#### WORK TO BE COMPLETED
Rewrite the records from the start through the line with "zadevi že pet let....", swapping "policija" for "tožilstvo" and keeping every other word unchanged. Leave the pictures out.

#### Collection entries
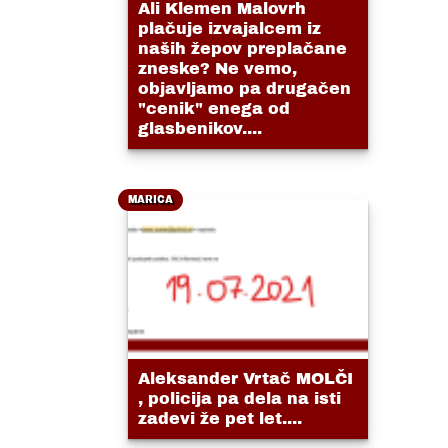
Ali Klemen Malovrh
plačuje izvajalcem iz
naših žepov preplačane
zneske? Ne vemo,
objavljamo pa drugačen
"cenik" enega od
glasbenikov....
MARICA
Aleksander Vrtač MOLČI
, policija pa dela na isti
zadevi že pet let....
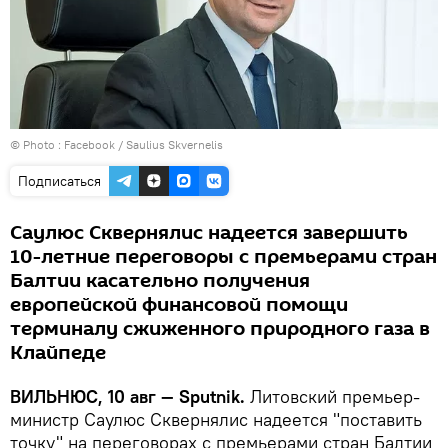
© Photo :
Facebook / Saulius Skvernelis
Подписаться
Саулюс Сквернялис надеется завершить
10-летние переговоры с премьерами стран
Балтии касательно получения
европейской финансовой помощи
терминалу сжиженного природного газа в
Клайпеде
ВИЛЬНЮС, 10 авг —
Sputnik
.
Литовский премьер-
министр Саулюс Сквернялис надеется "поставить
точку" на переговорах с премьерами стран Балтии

#### RESPONSE AREA
Ali Klemen Malovrh
plačuje izvajalcem iz
naših žepov preplačane
zneske? Ne vemo,
objavljamo pa drugačen
"cenik" enega od
glasbenikov....
MARICA
Aleksander Vrtač MOLČI
, tožilstvo pa dela na isti
zadevi že pet let....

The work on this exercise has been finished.